ELLSWORTH — In March, NOAA Fisheries announced that the number of vertical lines connecting surface buoys to, primarily, lobster traps would have to be reduced by as much as 60 percent off the New England coast and in the Gulf of Maine to protect endangered right whales from entanglement in fishing gear.
More recently, the fisheries service’s Atlantic Large Whale Take Reduction Team (TRT) recommended a panoply of whale protection measures for Maine’s lobster fishery that include removing 50 percent of vertical lines from the Gulf of Maine and the use of weak rope at the top of the remaining lines.
This week, Department of Marine Resources Commissioner Patrick Keliher began meeting with lobstermen up and down the coast to gather regional input on how best to achieve those goals. He doesn’t have much time to gather those opinions and formulate a plan.
By September, DMR will have to make its recommendations to NOAA if the department wants them considered by the federal agency as it drafts new regulations.
On Tuesday, Keliher was scheduled to meet with the Zone B Lobster Management Council in Trenton.
Tonight, Thursday, June 6, he is scheduled to meet with the Zone C Council at 6 p.m. in the Reach Performing Arts Center in the Deer Isle-Stonington Elementary School.
Meetings with other zone councils are scheduled for: Monday, June 10, at Kennebunk High School; Thursday, June 13, at the Wiscasset Middle High School; Tuesday, June 18, at Washington Academy in East Machias; Thursday, June 20, at Camden Hills Regional High School in Rockport; and Thursday, June 27, at the Freeport Performing Arts Center in Freeport. All of the meetings are scheduled for 6 p.m.
The Maine lobster industry has been dealing with whale protection measures for more than a decade.
In 2008, after a long fight, most lobstermen were required to rig their gear using sinking rope for the groundlines connecting traps together, to install weak links in their buoy lines so that entangled whales might break free and to mark their buoy lines. Single traps were banned in offshore waters.
Those restrictions look positively quaint compared with the proposals DMR outlined at a meeting of the Lobster Advisory Council last week in Augusta.

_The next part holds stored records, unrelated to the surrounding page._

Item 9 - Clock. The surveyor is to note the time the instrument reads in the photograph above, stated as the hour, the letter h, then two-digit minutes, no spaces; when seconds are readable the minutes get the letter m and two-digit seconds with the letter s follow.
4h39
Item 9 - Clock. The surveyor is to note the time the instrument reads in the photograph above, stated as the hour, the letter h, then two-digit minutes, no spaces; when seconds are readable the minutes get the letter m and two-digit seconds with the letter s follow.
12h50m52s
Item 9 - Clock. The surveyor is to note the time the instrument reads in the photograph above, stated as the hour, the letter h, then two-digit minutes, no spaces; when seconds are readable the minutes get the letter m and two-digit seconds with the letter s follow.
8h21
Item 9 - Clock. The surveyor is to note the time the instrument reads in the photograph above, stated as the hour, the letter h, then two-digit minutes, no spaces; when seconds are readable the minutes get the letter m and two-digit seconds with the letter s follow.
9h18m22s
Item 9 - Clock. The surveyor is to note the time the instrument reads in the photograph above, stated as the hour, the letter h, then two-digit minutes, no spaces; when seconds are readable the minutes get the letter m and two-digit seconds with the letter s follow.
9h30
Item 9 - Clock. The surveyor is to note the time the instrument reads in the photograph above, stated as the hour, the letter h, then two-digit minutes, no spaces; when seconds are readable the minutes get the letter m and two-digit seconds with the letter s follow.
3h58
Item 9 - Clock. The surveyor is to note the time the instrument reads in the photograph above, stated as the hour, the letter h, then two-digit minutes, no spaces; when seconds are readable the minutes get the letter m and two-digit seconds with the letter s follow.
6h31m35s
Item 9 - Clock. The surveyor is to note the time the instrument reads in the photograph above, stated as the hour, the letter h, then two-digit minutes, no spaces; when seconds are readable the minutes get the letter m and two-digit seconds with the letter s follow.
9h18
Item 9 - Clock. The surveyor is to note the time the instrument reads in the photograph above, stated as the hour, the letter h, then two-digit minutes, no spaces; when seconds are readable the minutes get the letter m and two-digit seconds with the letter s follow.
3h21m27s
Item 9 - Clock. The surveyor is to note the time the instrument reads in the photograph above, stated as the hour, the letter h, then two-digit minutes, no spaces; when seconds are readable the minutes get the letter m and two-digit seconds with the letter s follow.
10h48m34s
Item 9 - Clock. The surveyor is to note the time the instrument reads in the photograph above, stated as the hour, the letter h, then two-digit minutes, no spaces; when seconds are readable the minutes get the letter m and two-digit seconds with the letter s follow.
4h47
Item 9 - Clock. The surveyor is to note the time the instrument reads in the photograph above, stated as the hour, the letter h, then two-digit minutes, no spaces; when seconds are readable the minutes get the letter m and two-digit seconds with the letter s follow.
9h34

Basically, to reduce the number of vertical lines in the water lobstermen will either have to fish fewer traps or rig longer trawls — groups of traps — to each floating buoy line.
Currently, Maine lobstermen are allowed to fish up to 800 traps. Except in a few areas, such as around Mount Desert Rock, there is no minimum trawl length, though single traps generally may be fished in waters close to shore.
Triples and five-trap trawls are relatively common, though this varies along the coast. In deep waters, 3 to 12 miles offshore and beyond, lobstermen in bigger boats may fish trawls with a dozen or even 20 traps. That is relatively rare, but longer trawls are likely to become more common no matter what.
According to a DMR scenario presented to the advisory council and reported in the Portland Press Herald, to maintain the current 800-trap limit, lobstermen would have to fish at least four traps per trawl inside the three mile limit. The minimum trawl length would be 20 traps between three and 12 miles offshore and 40 traps beyond the 12-mile line. Each trawl would be marked with a single vertical line. This plan would reduce the number of lines in the water by 53 percent.
A more draconian measure would allow for shorter trawls — though triples would be the shortest — at the expense of reducing the individual 800-trap limit.
According to DMR, if the trap limit were reduced to 400, fishermen would be allowed to fish triples from the beach out to three miles, 10 trap trawls between 3 and 12 miles, and 20 trap trawls beyond 12 miles. That would cut the number of lines in the water by an estimated 56 percent.
Although he has already gotten several earfuls, Keliher will find out how lobstermen in each part of the state feel about the possible options over the next three weeks.